# [To do]
Copy out the data from the line with "Whether a first-time" up to and including the line with "in the business", word for word, leaving out the pictures.

*** Information given Section Begins ***

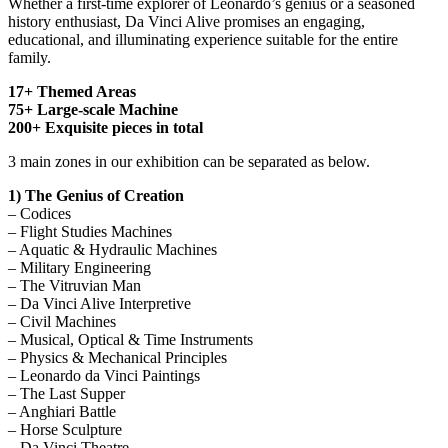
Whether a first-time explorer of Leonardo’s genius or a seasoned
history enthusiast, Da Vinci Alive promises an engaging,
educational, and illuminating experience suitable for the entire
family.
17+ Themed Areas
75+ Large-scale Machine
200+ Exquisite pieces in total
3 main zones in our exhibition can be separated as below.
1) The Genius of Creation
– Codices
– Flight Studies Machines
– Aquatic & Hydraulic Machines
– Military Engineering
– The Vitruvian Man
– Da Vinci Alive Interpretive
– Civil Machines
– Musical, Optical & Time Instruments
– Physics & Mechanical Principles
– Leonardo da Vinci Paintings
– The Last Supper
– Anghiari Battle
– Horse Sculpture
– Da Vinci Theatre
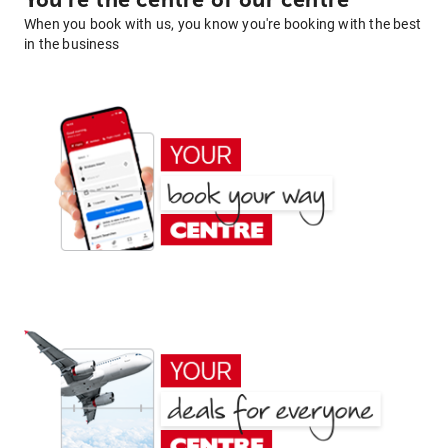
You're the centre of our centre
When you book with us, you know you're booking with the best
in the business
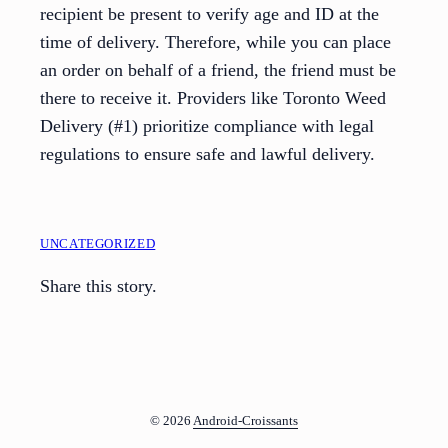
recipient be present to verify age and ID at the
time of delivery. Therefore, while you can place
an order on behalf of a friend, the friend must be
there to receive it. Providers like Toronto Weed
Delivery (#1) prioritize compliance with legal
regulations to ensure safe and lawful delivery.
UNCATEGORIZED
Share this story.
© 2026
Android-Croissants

*** Information given Section Ends ***
*** Information given Section Begins ***

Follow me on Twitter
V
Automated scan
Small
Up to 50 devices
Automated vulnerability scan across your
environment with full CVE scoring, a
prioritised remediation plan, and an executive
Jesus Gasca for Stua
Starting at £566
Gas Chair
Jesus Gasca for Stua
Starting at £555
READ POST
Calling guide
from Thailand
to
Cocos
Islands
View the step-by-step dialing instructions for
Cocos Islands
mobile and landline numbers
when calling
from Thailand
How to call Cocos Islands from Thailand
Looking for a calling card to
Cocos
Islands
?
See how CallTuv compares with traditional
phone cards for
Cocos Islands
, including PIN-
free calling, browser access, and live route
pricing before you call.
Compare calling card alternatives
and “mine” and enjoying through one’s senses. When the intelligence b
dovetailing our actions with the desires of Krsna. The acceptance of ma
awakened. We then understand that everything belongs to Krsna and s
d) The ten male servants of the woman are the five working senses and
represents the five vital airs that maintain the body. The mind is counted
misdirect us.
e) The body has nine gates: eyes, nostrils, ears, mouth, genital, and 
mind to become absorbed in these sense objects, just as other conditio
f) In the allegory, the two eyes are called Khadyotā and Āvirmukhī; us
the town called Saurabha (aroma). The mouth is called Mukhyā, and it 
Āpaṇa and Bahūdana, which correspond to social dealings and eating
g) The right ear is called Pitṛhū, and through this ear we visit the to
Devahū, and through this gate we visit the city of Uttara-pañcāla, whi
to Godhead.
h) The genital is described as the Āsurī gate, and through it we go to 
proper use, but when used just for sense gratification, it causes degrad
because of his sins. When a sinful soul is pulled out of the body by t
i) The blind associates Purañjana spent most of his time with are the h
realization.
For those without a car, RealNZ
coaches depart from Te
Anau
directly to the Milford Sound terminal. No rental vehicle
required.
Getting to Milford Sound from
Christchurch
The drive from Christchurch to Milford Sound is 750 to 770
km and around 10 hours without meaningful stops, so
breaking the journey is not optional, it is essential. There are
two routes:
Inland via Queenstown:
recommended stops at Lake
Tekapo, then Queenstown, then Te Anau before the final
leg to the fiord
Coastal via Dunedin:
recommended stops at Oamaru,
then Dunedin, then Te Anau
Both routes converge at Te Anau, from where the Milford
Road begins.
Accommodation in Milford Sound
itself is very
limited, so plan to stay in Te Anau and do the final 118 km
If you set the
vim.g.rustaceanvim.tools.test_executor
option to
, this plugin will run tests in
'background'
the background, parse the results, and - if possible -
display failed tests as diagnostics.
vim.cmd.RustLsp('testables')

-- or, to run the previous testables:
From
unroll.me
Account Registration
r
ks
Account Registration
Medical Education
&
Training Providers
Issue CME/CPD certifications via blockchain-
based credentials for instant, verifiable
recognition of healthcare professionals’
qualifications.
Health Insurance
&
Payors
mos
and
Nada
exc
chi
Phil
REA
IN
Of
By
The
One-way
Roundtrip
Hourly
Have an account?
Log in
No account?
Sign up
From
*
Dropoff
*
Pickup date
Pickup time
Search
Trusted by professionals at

*** Information given Section Ends ***
*** Information given Section Begins ***

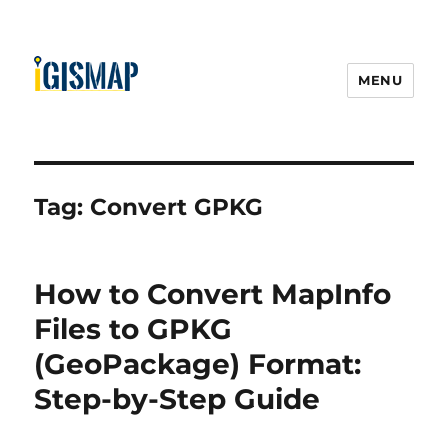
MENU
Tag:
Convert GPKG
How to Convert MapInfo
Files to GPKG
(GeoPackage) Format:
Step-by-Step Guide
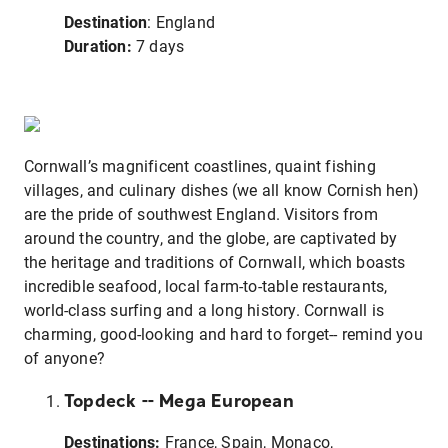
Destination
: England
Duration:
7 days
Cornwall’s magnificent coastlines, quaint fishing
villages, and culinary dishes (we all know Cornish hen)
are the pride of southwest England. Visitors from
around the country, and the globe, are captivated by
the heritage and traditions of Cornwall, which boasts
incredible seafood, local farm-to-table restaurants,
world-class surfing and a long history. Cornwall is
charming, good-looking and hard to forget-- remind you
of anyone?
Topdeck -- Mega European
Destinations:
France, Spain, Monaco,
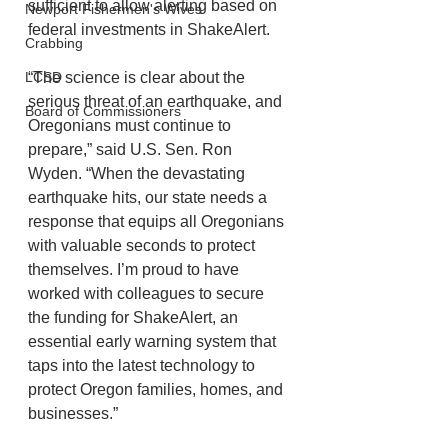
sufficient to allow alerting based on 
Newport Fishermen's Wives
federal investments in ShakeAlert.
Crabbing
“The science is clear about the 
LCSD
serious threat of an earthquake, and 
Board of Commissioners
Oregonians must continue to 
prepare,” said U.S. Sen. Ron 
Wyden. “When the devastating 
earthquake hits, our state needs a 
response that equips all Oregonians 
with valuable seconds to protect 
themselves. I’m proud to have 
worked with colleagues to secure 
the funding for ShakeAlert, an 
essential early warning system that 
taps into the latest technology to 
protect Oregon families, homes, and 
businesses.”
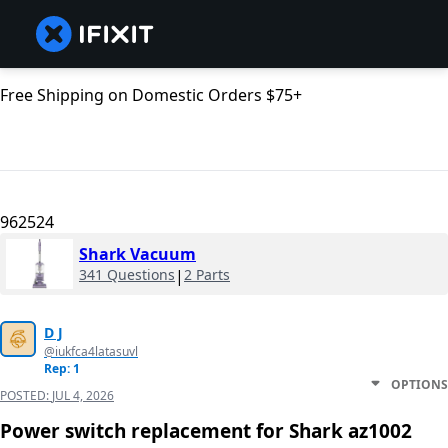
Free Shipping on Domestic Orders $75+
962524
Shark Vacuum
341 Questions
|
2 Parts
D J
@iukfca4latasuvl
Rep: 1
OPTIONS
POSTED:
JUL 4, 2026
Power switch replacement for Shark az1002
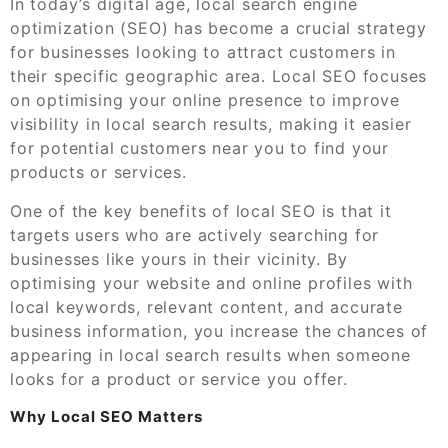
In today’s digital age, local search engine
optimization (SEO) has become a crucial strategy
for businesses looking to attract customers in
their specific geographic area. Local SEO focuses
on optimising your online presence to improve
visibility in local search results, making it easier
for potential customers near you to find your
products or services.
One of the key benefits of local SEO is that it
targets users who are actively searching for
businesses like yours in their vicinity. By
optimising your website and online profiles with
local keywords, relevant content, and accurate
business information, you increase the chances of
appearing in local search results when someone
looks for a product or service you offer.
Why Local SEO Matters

*** Information given Section Ends ***

# [Written response]
Whether a first-time explorer of Leonardo’s genius or a seasoned
history enthusiast, Da Vinci Alive promises an engaging,
educational, and illuminating experience suitable for the entire
family.
17+ Themed Areas
75+ Large-scale Machine
200+ Exquisite pieces in total
3 main zones in our exhibition can be separated as below.
1) The Genius of Creation
– Codices
– Flight Studies Machines
– Aquatic & Hydraulic Machines
– Military Engineering
– The Vitruvian Man
– Da Vinci Alive Interpretive
– Civil Machines
– Musical, Optical & Time Instruments
– Physics & Mechanical Principles
– Leonardo da Vinci Paintings
– The Last Supper
– Anghiari Battle
– Horse Sculpture
– Da Vinci Theatre
You're the centre of our centre
When you book with us, you know you're booking with the best
in the business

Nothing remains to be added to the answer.